Chapter 14, Problem 1RE

In Problems 1-20 solve the given boundary-value problem by an appropriate integral transform. Make assumptions about boundedness where necessary.

1. $\frac{{\partial }^{2}u}{\partial x^2}+\frac{{\partial }^{2}u}{\partial y^2}=0$, x > 0, 0 < y < π

${\frac{\partial u}{\partial x}|}_{x=0}=0$, 0 < y < π

u(x, 0) = 0, ${\frac{\partial u}{\partial y}|}_{y=\pi }=e^{-x}$, x > 0

To determine

The solution of the given boundary value problem under given boundary conditions.

Answer to Problem 1RE

The solution of boundary value problem is $u\left(x,y\right)=\frac{2}{\pi }{\displaystyle \underset{0}{\overset{\infty }{\int }}\frac{\sinh \alpha y}{\alpha \left(1+{\alpha }^2\right)\cosh \alpha \pi }\cos \alpha x}d\alpha$.

Explanation of Solution

Given:

The given boundary value problem is $\frac{{\partial }^{2}u}{\partial x^2}+\frac{{\partial }^{2}u}{\partial y^2}=0,x>0,0<y<\pi$ and boundary conditions are $u_x\left(0,y\right)=0,u\left(x,0\right)=0\text{and}{u}_y\left(x,\pi \right)=e^{-x}$.

Calculation:

The given boundary value problem is,

$\frac{{\partial }^{2}u}{\partial x^2}+\frac{{\partial }^{2}u}{\partial y^2}=0$.                                                                                                           (1)

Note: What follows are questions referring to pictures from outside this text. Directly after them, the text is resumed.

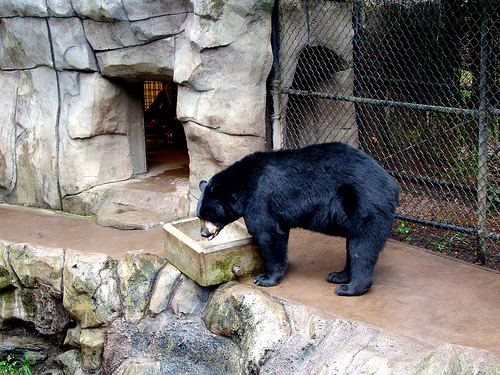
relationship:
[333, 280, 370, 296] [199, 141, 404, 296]
left paw on bear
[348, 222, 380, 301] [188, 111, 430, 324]
leg on bear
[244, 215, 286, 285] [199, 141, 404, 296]
leg on bear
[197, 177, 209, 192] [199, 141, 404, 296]
ear on bear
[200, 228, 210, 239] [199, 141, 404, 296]
nose on bear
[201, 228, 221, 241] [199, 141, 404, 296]
mouth on bear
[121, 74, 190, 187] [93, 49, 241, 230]
entrance to cave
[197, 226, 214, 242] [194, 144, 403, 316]
nose on bear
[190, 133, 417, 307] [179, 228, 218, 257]
bear drinking water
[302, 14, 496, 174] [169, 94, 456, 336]
fence behind bear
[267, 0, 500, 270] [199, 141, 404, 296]
fence behind bear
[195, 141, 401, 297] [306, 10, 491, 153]
bear behind fence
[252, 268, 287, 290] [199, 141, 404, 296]
paw on bear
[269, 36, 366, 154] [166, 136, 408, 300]
entrance for bear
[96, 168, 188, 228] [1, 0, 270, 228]
rock step into cave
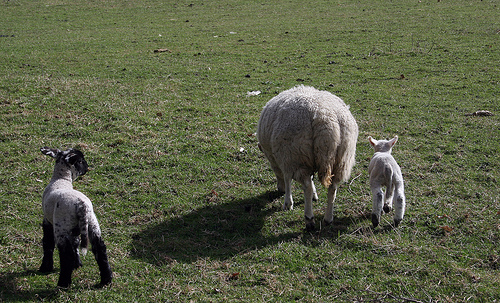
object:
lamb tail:
[313, 112, 340, 190]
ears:
[368, 136, 378, 147]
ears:
[390, 135, 398, 147]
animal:
[257, 84, 358, 231]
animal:
[368, 136, 406, 229]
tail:
[383, 165, 393, 203]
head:
[39, 146, 89, 179]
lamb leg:
[58, 244, 75, 282]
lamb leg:
[89, 237, 112, 280]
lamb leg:
[39, 224, 56, 267]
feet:
[371, 221, 380, 228]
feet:
[322, 221, 333, 227]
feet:
[306, 222, 317, 232]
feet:
[57, 284, 71, 291]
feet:
[39, 265, 53, 273]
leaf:
[157, 111, 163, 117]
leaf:
[230, 32, 237, 35]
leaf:
[463, 109, 494, 117]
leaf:
[193, 52, 200, 56]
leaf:
[153, 48, 167, 52]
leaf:
[245, 74, 251, 78]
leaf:
[400, 74, 405, 79]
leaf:
[329, 83, 334, 87]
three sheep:
[38, 84, 406, 290]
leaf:
[214, 35, 219, 38]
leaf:
[245, 74, 250, 78]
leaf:
[439, 225, 452, 231]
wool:
[44, 190, 77, 226]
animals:
[39, 146, 113, 292]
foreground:
[0, 58, 500, 303]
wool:
[259, 84, 358, 181]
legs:
[372, 187, 385, 220]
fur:
[256, 85, 359, 180]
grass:
[1, 2, 496, 299]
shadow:
[126, 190, 286, 265]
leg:
[324, 183, 338, 217]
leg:
[394, 188, 406, 221]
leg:
[304, 179, 315, 226]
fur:
[37, 222, 54, 272]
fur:
[87, 231, 112, 286]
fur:
[56, 240, 81, 289]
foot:
[389, 219, 403, 228]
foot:
[383, 205, 392, 213]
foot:
[100, 278, 112, 285]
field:
[2, 0, 484, 300]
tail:
[77, 202, 88, 256]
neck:
[52, 170, 73, 183]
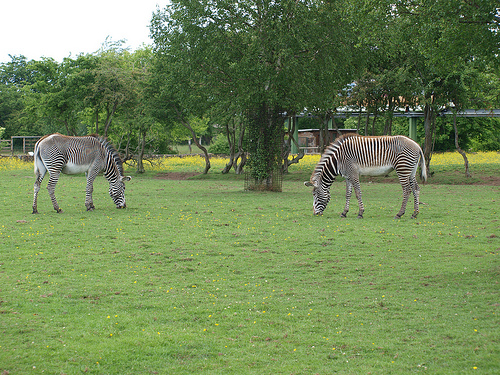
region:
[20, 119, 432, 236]
two zebras standing in field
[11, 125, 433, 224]
two zebras grazing in grass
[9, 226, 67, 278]
section of yellow flowers in green grass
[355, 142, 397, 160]
black and white striped pattern on zebra fur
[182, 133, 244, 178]
brown tree branches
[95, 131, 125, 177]
black and white zebra mane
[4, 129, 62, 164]
wooden fence on edge of green field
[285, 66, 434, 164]
house behind trees and foliage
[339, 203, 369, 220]
two zebra hooves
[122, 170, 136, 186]
one zebra ear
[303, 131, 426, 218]
black and white grazing zebra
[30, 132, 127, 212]
black and white zebra grazing on grass in field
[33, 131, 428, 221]
pair of grazing black and white zebras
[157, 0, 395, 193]
large tree in zebra compound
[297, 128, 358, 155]
building in wild animal park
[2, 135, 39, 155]
wooden fence in wild animal park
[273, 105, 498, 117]
shade shelter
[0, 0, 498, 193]
trees in animal compound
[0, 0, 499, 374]
two black and white zebras in wild animal compound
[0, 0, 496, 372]
wild animal park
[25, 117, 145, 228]
White and black zebra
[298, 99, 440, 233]
White and black zebra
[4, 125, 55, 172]
Small brown wooden fence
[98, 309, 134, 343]
Yellow flowers in field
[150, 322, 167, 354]
Yellow flowers in field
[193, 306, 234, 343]
Yellow flowers in field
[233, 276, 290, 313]
Yellow flowers in field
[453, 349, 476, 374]
Yellow flowers in field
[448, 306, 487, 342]
Yellow flowers in field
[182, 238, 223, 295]
Yellow flowers in field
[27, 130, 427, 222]
two zebras grazing in a field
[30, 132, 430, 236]
two zebras eating green grass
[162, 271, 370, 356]
small yellow wildflowers on the ground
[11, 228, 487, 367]
green grass and small yellow wildflowers on the ground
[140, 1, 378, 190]
a green leaf tree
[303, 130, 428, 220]
a zebra standing near another zebra eating grass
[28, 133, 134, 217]
a zebra grazing in a field with another zebra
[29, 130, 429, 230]
two black and white zebras eating green grass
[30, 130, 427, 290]
two zebras eating grass in an open field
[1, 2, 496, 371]
zebras in a wildlife park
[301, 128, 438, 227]
black and white zebra grazing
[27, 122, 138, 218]
black and white zebra grazing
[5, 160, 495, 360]
green enclosed field for zebras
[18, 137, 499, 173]
yellow dandelions throughout field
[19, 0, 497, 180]
green trees bordering field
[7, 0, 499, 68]
sunny and white clear sky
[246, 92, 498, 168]
metal fence in background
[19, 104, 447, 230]
two zebras face each other with face in ground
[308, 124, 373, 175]
black and white striped mane of zebra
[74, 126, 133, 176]
black and white striped mane of zebra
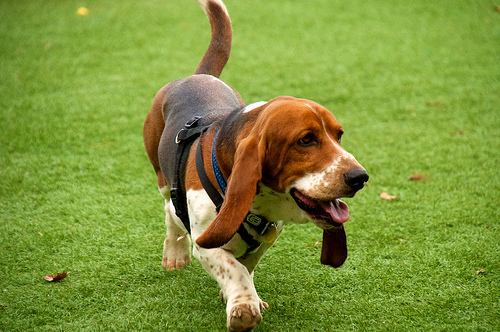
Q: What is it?
A: Dog.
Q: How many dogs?
A: 1.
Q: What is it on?
A: Grass.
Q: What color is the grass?
A: Green.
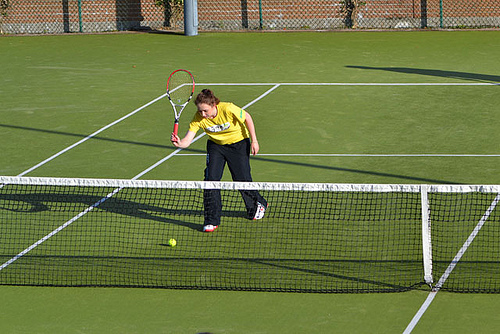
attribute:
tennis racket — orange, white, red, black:
[164, 69, 196, 144]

Take Fourier transform on both sides of the above equation,

$\begin{array}{c}F\left\{\frac{{\partial }^{2}u}{\partial x^2}\right\}+F\left\{\frac{{\partial }^{2}u}{\partial y^2}\right\}=0\\ \frac{d^{2}U}{d{x}^2}-{\alpha }^{2}U\left(\alpha ,y\right)=0\end{array}$

Therefore, the equation is,

$\frac{d^{2}U}{d{x}^2}-{\alpha }^{2}U\left(\alpha ,y\right)=0$

Apply Fourier cosine transform then the particular solution of the above equation is,

$U\left(\alpha ,y\right)=c_1\cosh \alpha y+c_2\sinh \alpha y$.                                                                        (2)

At the given boundary condition $u\left(x,0\right)=0$, $c_1=0$

Substitute the value of $c_1$ in equation (2),

$U\left(\alpha ,y\right)=c_2\sinh \alpha y$.                                                                                             (3)

At boundary condition,

$u_y\left(x,\pi \right)=e^{-x}$

Take Fourier transform of the above equation,

$U^{\prime }\left(\alpha ,\pi \right)=\frac{1}{\alpha \left(1+{\alpha }^2\right)}$.                                                                                              (4)

Partially differentiate the equation (3) with respect to $y$ and substitute $y=\pi$,

$U^{\prime }\left(\alpha ,\pi \right)=c_2$.                                                                                                           (5)

Equate the equations (4) and (5),

$c_2=\frac{1}{\alpha \left(1+{\alpha }^2\right)}$

Substitute the value of $c_2$ in equation (3),

$U\left(\alpha ,y\right)=\frac{\sinh \alpha y}{\alpha \left(1+{\alpha }^2\right)}$

Take inverse Fourier transform of the above equation and apply Fourier cosine transform,

$\begin{array}{l}{F}^{-1}\left\{U\left(\alpha ,y\right)\right\}=F^{-1}\left\{\frac{\sinh \alpha y}{\alpha \left(1+{\alpha }^2\right)}\right\}\\ u\left(x,y\right)=\frac{2}{\pi }{\displaystyle \underset{0}{\overset{\infty }{\int }}\frac{\sinh \alpha y}{\alpha \left(1+{\alpha }^2\right)\cosh \alpha \pi }\cos \alpha x}d\alpha \end{array}$

Thus, the solution of boundary value problem is $u\left(x,y\right)=\frac{2}{\pi }{\displaystyle \underset{0}{\overset{\infty }{\int }}\frac{\sinh \alpha y}{\alpha \left(1+{\alpha }^2\right)\cosh \alpha \pi }\cos \alpha x}d\alpha$.